▶

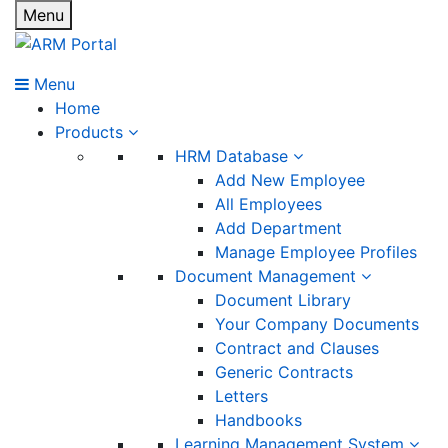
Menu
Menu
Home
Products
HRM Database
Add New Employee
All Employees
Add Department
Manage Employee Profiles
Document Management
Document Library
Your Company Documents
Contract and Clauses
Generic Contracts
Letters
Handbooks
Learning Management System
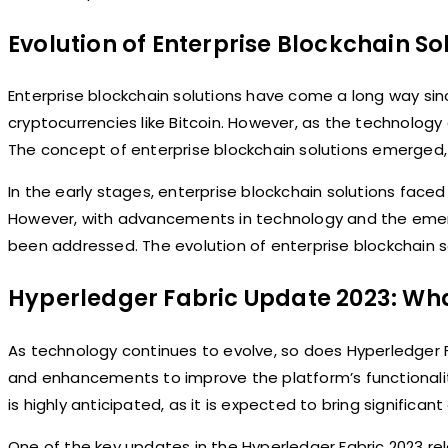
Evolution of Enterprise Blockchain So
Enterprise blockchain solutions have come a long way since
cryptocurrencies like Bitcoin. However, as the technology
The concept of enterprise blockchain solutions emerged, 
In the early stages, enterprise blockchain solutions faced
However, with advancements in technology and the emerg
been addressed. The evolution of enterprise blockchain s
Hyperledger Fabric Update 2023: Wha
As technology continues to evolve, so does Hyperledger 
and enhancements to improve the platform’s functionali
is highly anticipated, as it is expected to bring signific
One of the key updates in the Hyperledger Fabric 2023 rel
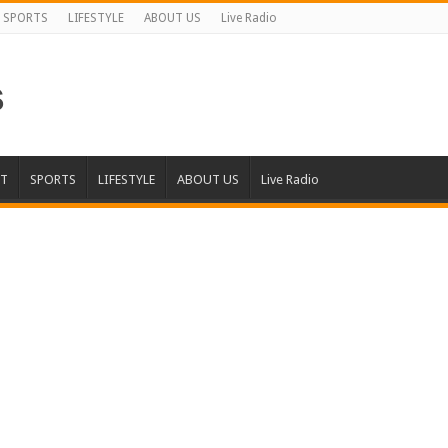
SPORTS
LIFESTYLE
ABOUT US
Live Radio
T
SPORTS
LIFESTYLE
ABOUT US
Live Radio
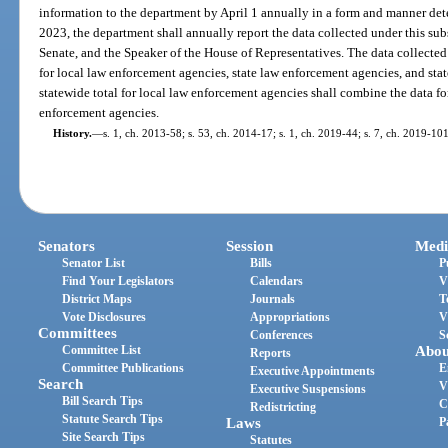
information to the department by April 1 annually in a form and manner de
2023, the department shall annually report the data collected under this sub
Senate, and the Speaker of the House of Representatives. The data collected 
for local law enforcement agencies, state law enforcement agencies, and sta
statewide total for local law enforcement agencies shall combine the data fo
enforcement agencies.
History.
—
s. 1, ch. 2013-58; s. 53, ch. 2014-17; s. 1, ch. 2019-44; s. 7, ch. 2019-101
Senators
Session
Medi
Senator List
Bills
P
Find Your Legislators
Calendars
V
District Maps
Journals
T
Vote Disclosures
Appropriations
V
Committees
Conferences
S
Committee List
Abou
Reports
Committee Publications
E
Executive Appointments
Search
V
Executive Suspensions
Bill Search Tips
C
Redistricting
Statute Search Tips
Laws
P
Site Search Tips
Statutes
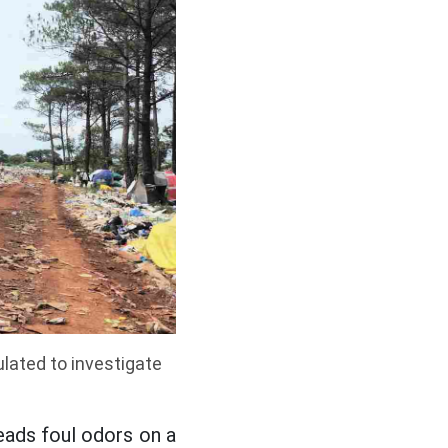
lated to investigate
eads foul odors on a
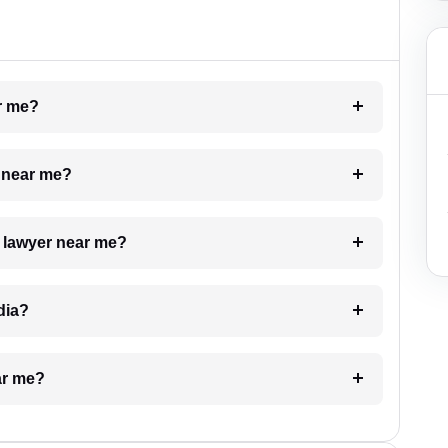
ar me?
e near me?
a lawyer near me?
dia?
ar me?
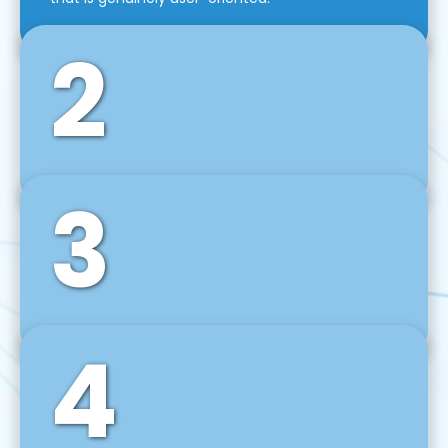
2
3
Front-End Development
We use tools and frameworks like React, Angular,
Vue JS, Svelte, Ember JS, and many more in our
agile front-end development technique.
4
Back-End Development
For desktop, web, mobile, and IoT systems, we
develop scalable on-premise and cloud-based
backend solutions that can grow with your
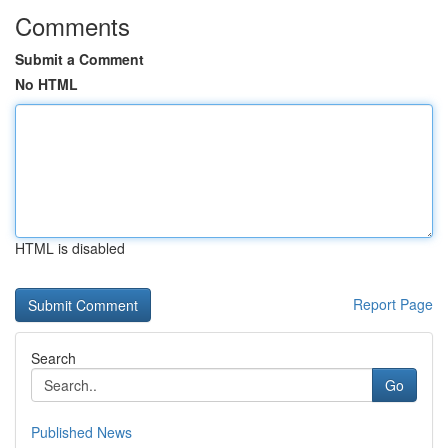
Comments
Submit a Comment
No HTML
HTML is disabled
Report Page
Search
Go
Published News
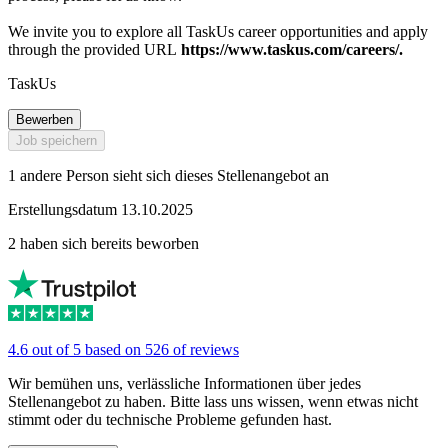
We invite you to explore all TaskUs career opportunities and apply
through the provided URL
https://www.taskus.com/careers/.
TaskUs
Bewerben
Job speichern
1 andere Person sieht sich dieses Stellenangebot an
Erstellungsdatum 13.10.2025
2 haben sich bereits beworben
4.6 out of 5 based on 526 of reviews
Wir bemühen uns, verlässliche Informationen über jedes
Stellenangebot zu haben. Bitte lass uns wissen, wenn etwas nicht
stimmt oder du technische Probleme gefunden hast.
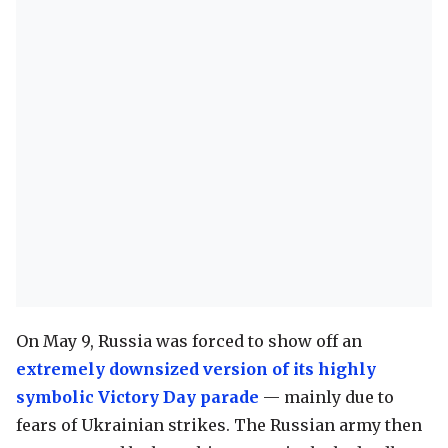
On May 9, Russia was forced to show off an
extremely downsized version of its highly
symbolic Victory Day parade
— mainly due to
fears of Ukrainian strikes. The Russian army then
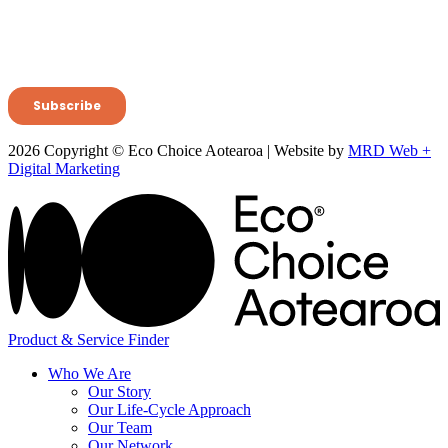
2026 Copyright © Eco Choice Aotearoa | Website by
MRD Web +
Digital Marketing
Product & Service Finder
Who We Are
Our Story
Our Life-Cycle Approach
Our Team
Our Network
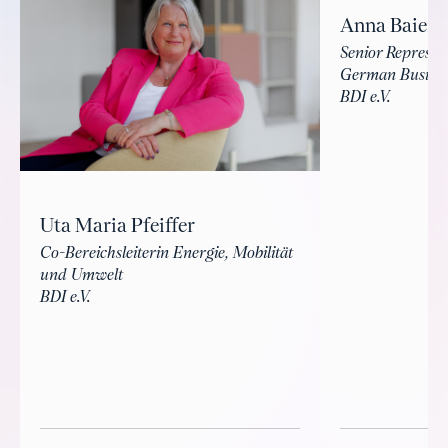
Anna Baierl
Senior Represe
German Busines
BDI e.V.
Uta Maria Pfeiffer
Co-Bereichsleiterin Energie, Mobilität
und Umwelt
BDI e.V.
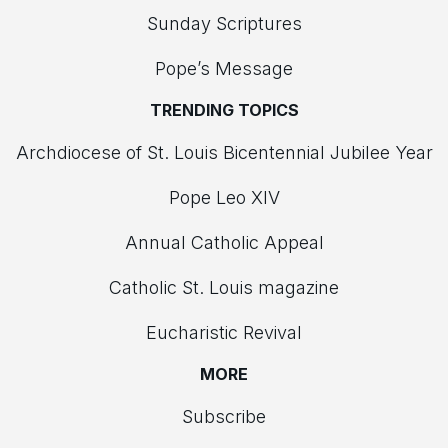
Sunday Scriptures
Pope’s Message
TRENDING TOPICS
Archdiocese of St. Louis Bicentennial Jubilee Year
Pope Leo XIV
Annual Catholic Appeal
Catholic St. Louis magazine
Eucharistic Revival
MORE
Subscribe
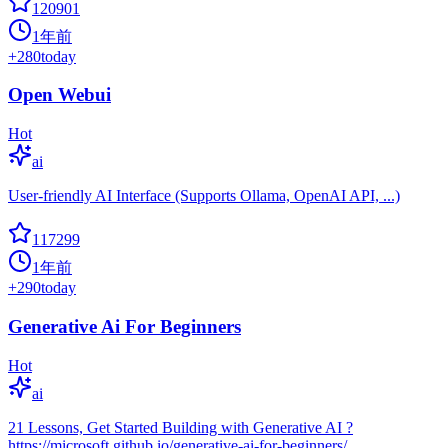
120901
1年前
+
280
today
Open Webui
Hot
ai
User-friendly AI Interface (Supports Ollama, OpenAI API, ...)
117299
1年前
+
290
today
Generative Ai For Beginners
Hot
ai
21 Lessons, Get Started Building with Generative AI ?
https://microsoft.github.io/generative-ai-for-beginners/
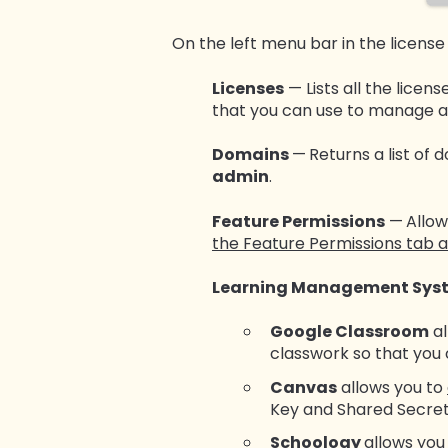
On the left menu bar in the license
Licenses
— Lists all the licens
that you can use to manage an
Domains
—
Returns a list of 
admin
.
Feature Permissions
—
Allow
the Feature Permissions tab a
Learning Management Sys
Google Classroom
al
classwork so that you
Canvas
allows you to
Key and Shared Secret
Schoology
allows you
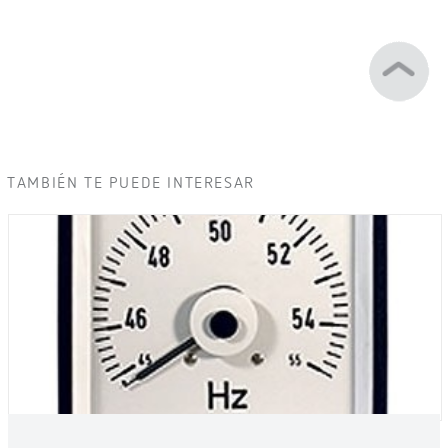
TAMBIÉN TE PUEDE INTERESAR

◀

■ What to do
Copy out every line of text in the material above, keeping each one unchanged, and leave out the pictures.

■ Output for this task
Menu
Menu
Home
Products
HRM Database
Add New Employee
All Employees
Add Department
Manage Employee Profiles
Document Management
Document Library
Your Company Documents
Contract and Clauses
Generic Contracts
Letters
Handbooks
Learning Management System
Evolution of Enterprise Blockchain So
Enterprise blockchain solutions have come a long way since
cryptocurrencies like Bitcoin. However, as the technology
The concept of enterprise blockchain solutions emerged, 
In the early stages, enterprise blockchain solutions faced
However, with advancements in technology and the emerg
been addressed. The evolution of enterprise blockchain s
Hyperledger Fabric Update 2023: Wha
As technology continues to evolve, so does Hyperledger 
and enhancements to improve the platform’s functionali
is highly anticipated, as it is expected to bring signific
One of the key updates in the Hyperledger Fabric 2023 rel
SPORTS
LIFESTYLE
ABOUT US
Live Radio
T
SPORTS
LIFESTYLE
ABOUT US
Live Radio
information to the department by April 1 annually in a form and manner de
2023, the department shall annually report the data collected under this sub
Senate, and the Speaker of the House of Representatives. The data collected 
for local law enforcement agencies, state law enforcement agencies, and sta
statewide total for local law enforcement agencies shall combine the data fo
enforcement agencies.
History.
—
s. 1, ch. 2013-58; s. 53, ch. 2014-17; s. 1, ch. 2019-44; s. 7, ch. 2019-101
Senators
Session
Medi
Senator List
Bills
P
Find Your Legislators
Calendars
V
District Maps
Journals
T
Vote Disclosures
Appropriations
V
Committees
Conferences
S
Committee List
Abou
Reports
Committee Publications
E
Executive Appointments
Search
V
Executive Suspensions
Bill Search Tips
C
Redistricting
Statute Search Tips
Laws
P
Site Search Tips
Statutes
lated to investigate
eads foul odors on a
ar me?
e near me?
a lawyer near me?
dia?
ar me?
2
3
Front-End Development
We use tools and frameworks like React, Angular,
Vue JS, Svelte, Ember JS, and many more in our
agile front-end development technique.
4
Back-End Development
For desktop, web, mobile, and IoT systems, we
develop scalable on-premise and cloud-based
backend solutions that can grow with your
Comments
Submit a Comment
No HTML
HTML is disabled
Report Page
Search
Go
Published News
We invite you to explore all TaskUs career opportunities and apply
through the provided URL
https://www.taskus.com/careers/.
TaskUs
Bewerben
Job speichern
1 andere Person sieht sich dieses Stellenangebot an
Erstellungsdatum 13.10.2025
2 haben sich bereits beworben
4.6 out of 5 based on 526 of reviews
Wir bemühen uns, verlässliche Informationen über jedes
Stellenangebot zu haben. Bitte lass uns wissen, wenn etwas nicht
stimmt oder du technische Probleme gefunden hast.
On May 9, Russia was forced to show off an
extremely downsized version of its highly
symbolic Victory Day parade
— mainly due to
fears of Ukrainian strikes. The Russian army then
2026 Copyright © Eco Choice Aotearoa | Website by
MRD Web +
Digital Marketing
Product & Service Finder
Who We Are
Our Story
Our Life-Cycle Approach
Our Team
Our Network
Anna Baierl
Senior Represe
German Busines
BDI e.V.
Uta Maria Pfeiffer
Co-Bereichsleiterin Energie, Mobilität
und Umwelt
BDI e.V.
Sunday Scriptures
Pope’s Message
TRENDING TOPICS
Archdiocese of St. Louis Bicentennial Jubilee Year
Pope Leo XIV
Annual Catholic Appeal
Catholic St. Louis magazine
Eucharistic Revival
MORE
Subscribe
120901
1年前
+
280
today
Open Webui
Hot
ai
User-friendly AI Interface (Supports Ollama, OpenAI API, ...)
117299
1年前
+
290
today
Generative Ai For Beginners
Hot
ai
21 Lessons, Get Started Building with Generative AI ?
https://microsoft.github.io/generative-ai-for-beginners/
On the left menu bar in the license
Licenses
— Lists all the licens
that you can use to manage an
Domains
—
Returns a list of 
admin
.
Feature Permissions
—
Allow
the Feature Permissions tab a
Learning Management Sys
Google Classroom
al
classwork so that you
Canvas
allows you to
Key and Shared Secret
Schoology
allows you
TAMBIÉN TE PUEDE INTERESAR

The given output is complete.